第319話 嘉兵衛は、政所人事の刷新を要求する
永禄8年(1565年)4月中旬 近江国観音寺城 松下嘉兵衛
摂津中務大輔が死んだという知らせが届いた。三好家から義元公の椀に毒が入っていたという報告も幕府に届いているようで、使者としてやってきた細川兵部殿はその摂津が独断でやったことだと言って幕引きを図ってきた。
「いやあ、摂津殿は何かと小煩かった某も殺そうとしていたようでしてな。あの時咄嗟に椀をすり替えたからこそ助かりましたが……」
「左様でしたか。いやあ、謎がひとつ解けてスッキリしましたな」
「ですので、お分かりであろう?全て摂津殿が仕組んだことで、御所様並びに幕府は一切あずかり知らぬという事は……?」
「そうですねぇ……」
しかし、あの事件の直後ならばこの言葉に騙されていたかもしれないが、すでに手元にあらゆる情報が集まっている現状では意味をなさない。お茶を啜りながら、こちらからも話を切り出してみた。

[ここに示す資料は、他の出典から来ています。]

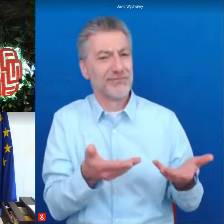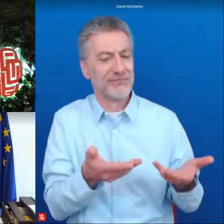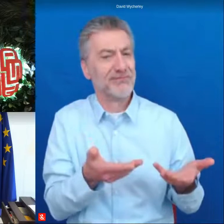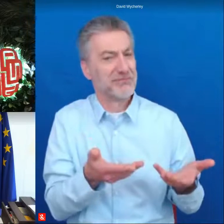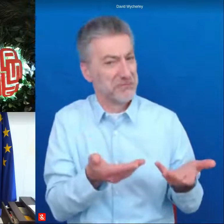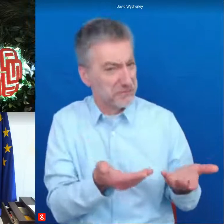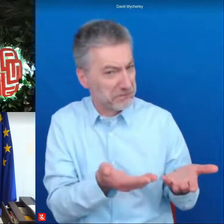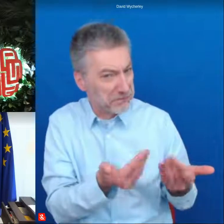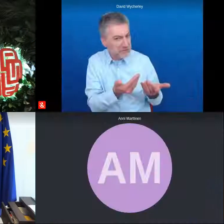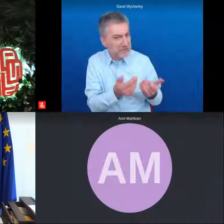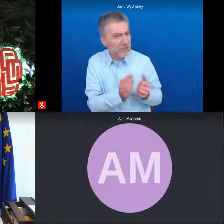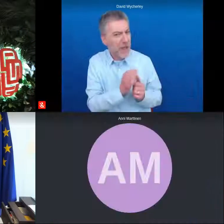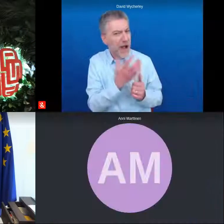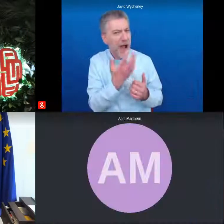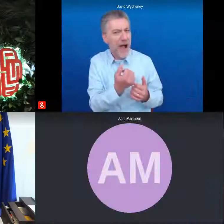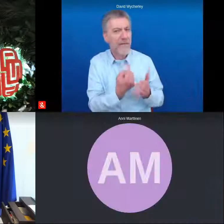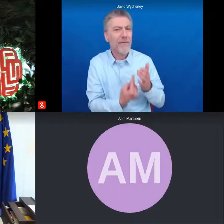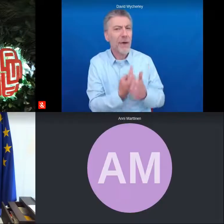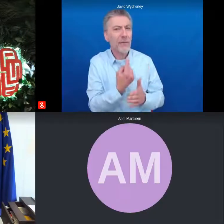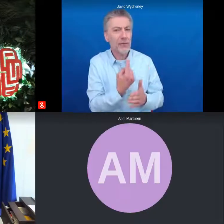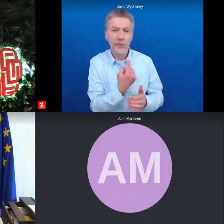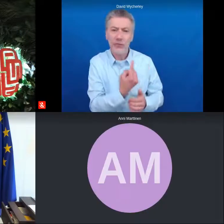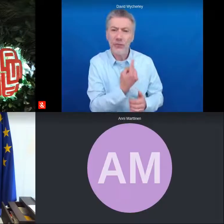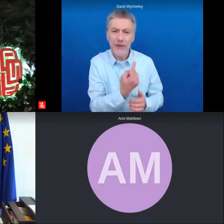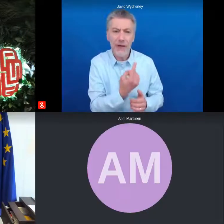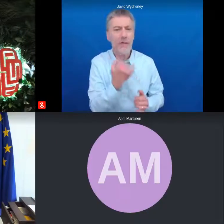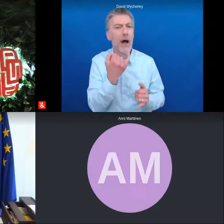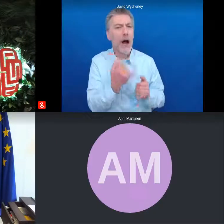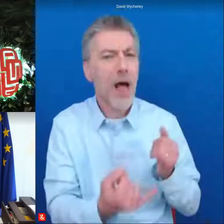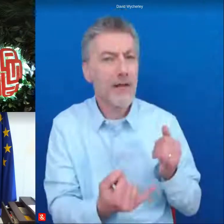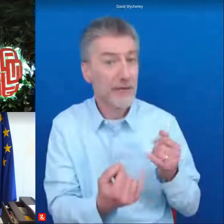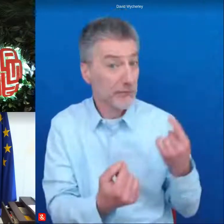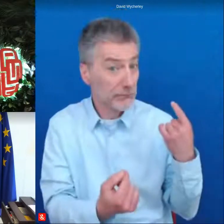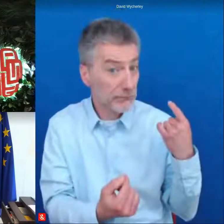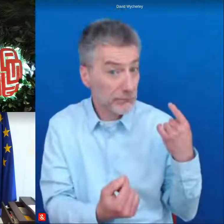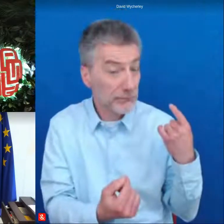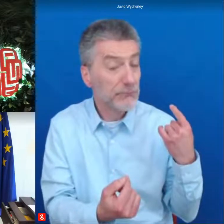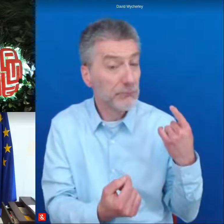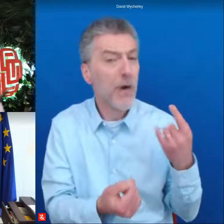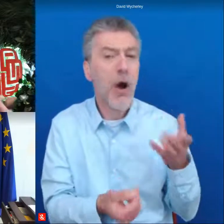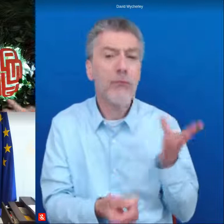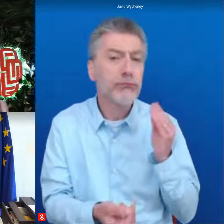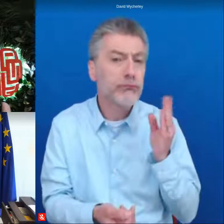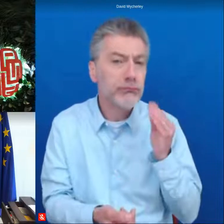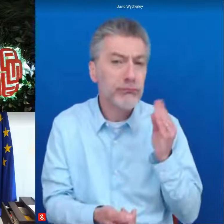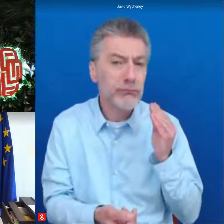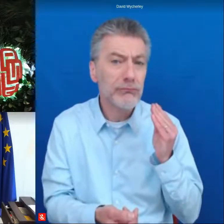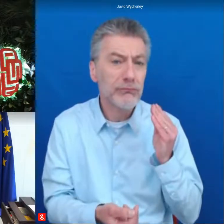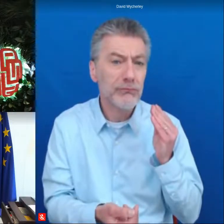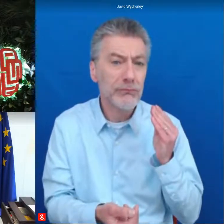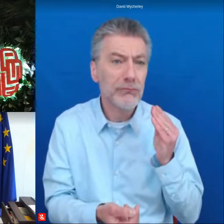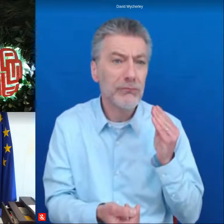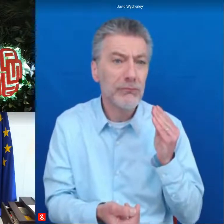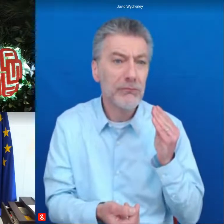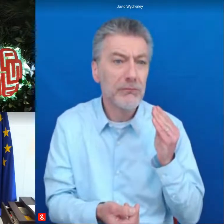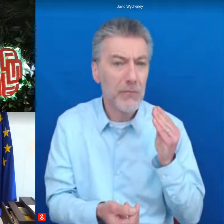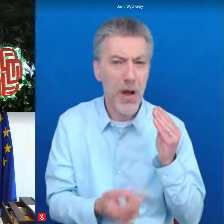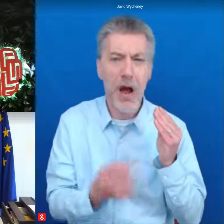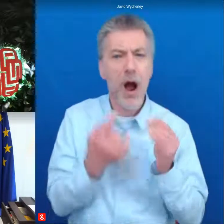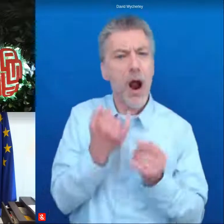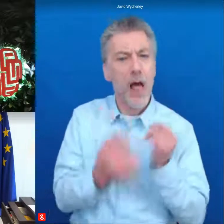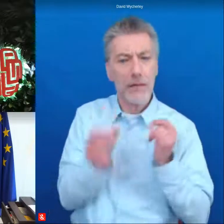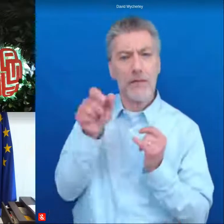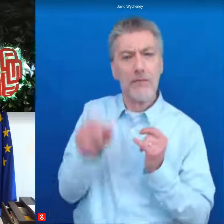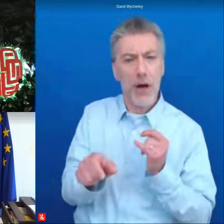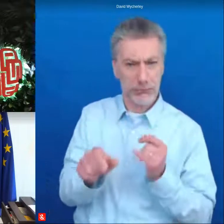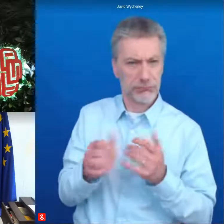from you i think you had the chance to hear to the last speakers um and uh as and rocio the last speaker has mentioned there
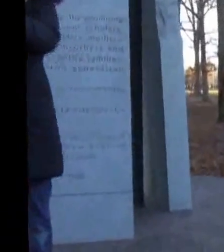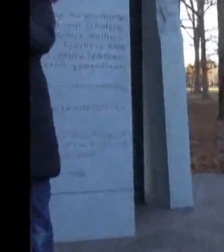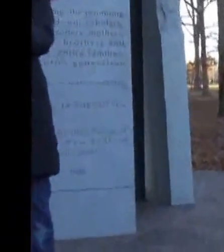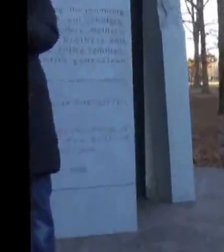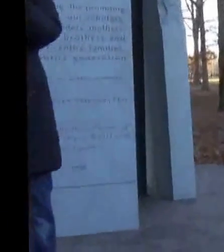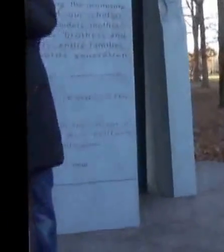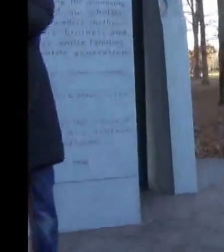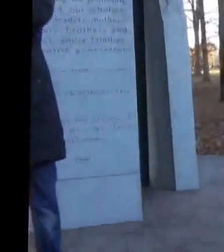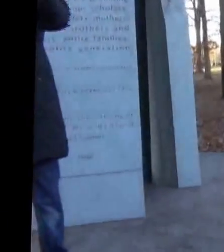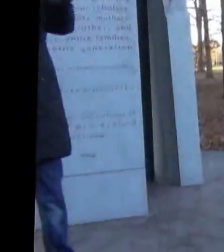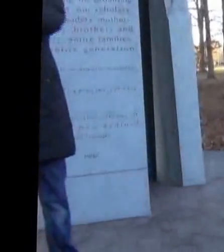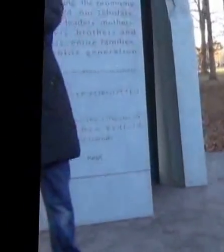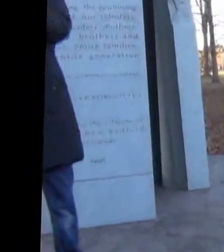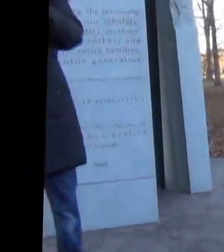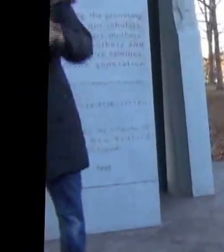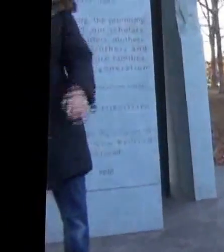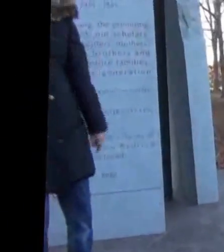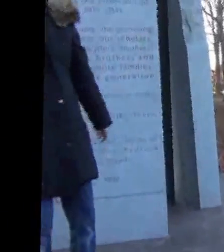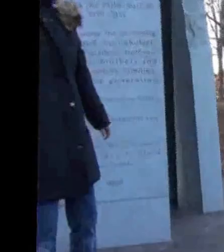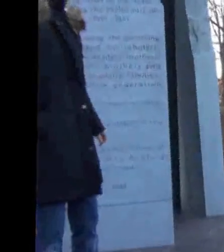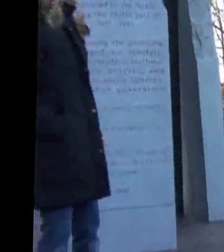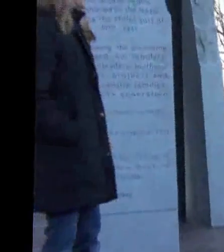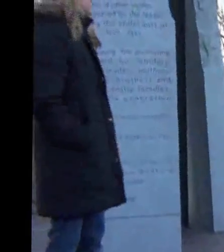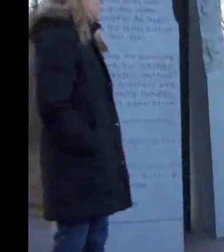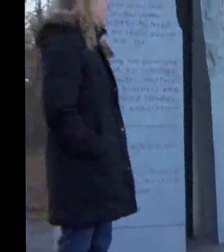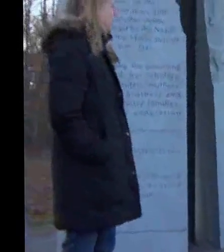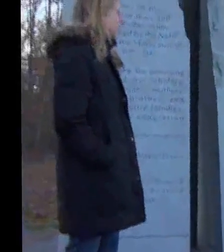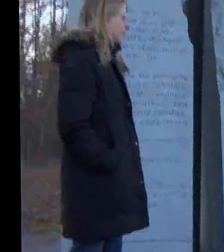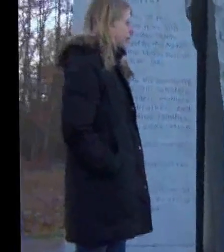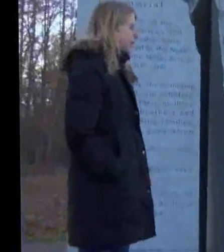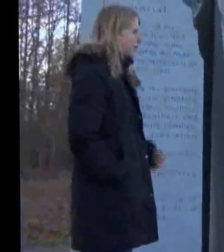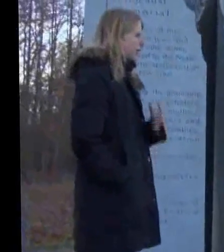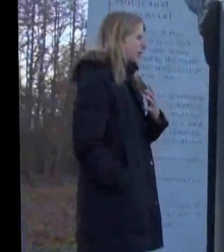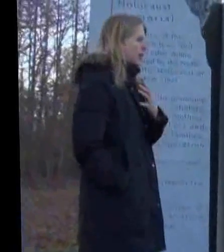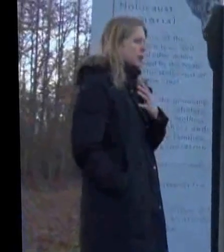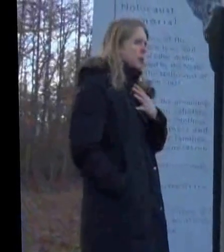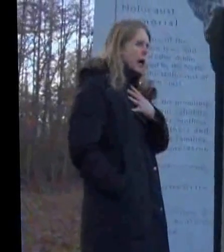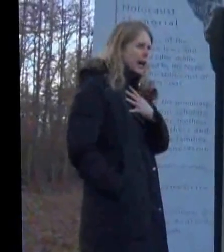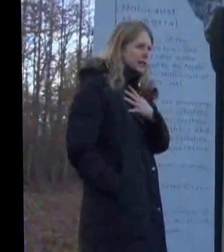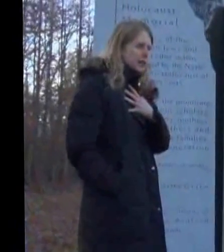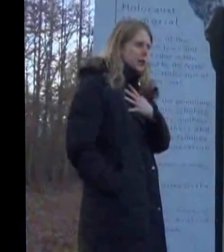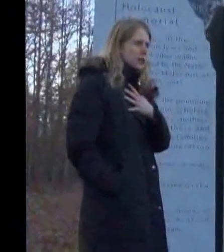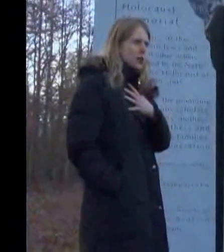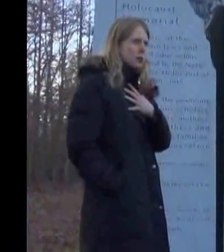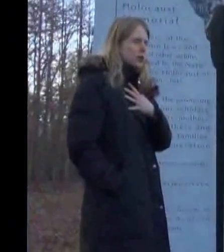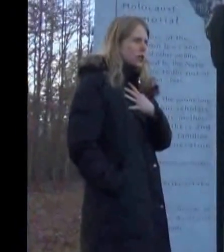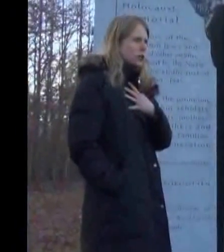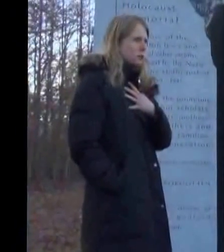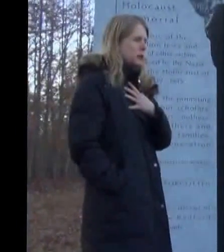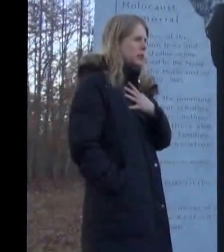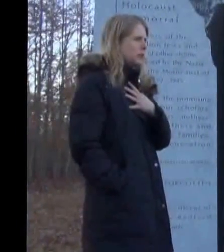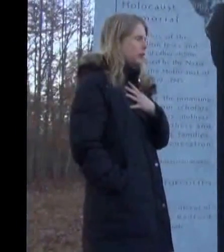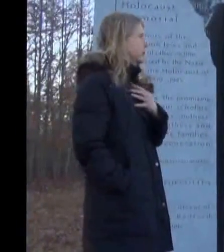they didn't have that. Nope. That buffer. So I remember, and it impacted me so much, I couldn't believe it.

「そういえば、此度の摂津殿のはかりごとに……貴殿の兄上も関わっていたようですな?」
「な……何を言われるかと思えば、そのようなことは……ははは!」
少し前に二条御所で兵部殿とその兄、三淵弾左衛門殿の間で交わされた会話も、その内容までもが主水から届いた報告書に記されていたのだ。いつものとおり、二条御所に出入りする庭師から聞いたと、その兄の友達の従弟が通っている芸者からの情報だとして。
「それにしても、朝倉と浅井ですか。誠に我ら今川を侮られていますな……」
「お、お待ちを!それも含めて摂津が勝手にやった事にて。御所様は何もご存じではありませぬ!」
もちろん、主水の情報だから、真偽の確度は不明であったが……シレっと兄を見捨てたこの兵部殿の回答とその焦った表情を見れば、正解だったという事だろう。なので、俺は準備していた要求を兵部殿に突きつけた。
それは、反三好派の巣窟となっている幕府・政所の人事刷新だ。
「詳しい人選はこちらに記してあります。どうか、お認め戴きますよう……」
差し出した書状には、摂津中務が務めていた執事には松永右衛門佐殿、その補佐役たる執事代に今川家から謹慎を解かれた孕石主水の名が記されている。もちろん、「何故主水が?」と思わないでもないが、やつの人脈づくりから始まる情報収集能力は侮る事ができないというのが義元公のご判断だ。
つまり、今川家としては、幕府内部の正確な情報を掴む事に、今の時点では重きを置きたいという話なのだ。
「もし、断れば……?」
「今川家は副将軍の職を返上し、幕府と手を切ります。よって、仮に三好家が御所に攻め込んだとしても、お助けする事はありません。この近江で様子眺めをするだけにございます」
まあ、個人的には義輝公との友誼があるから、史実のように死んでほしいとは思っていないが、やはりそれは俺個人の話に留まる。勝手な事はできない。
だからこそ、提案を呑んでほしいと願うが、兵部は持ち帰って検討するという回答に留めた。
「流石にこのような重大事は、某の一存では決めるわけにも参りませぬゆえ……」
「わかっております。ですが、いたずらに返答を先送りなさるのはよろしくないかと?」
「それは……何かあるのですかな?」
「三好家の暴発です」
俺が知る史実だと、三好の軍勢が義輝公の御所を襲撃するのは確か来月か再来月だったはずだ。そのどちらだったかまでは覚えていなかったけど、ゲームでこのタイミングでイベントが起きていたはずだ。
それゆえに、三好家の留飲を早く下げておかなければ、史実通りの展開になって義輝公は命を落とすのではないかと心配しているのだ。もちろん、その事は言えないけど。
「つまり、大蔵殿はこの要求を呑まなければ、三好の軍勢が本当に御所を襲うことになりかねないと?」
「そうならなければよろしいのですが、此度の一件で三好家……特に日向守殿などは怒りを露わにされて厳しい対応を求めているとか。今のところは、我らの存在がありますから思い止まられておられるようですが、それもいつまで持つか……」
今回の要求を仮に幕府が蹴れば、今川家がどうこうというよりは三好家の側への一つのメッセージになりかねないと俺は思う。幕府はこれまで通り、三好家を敵視する姿勢を継続するという、危険なメッセージだ。
だからこそ、ここでお互いに踏み止まってもらいたいと願うばかりだ。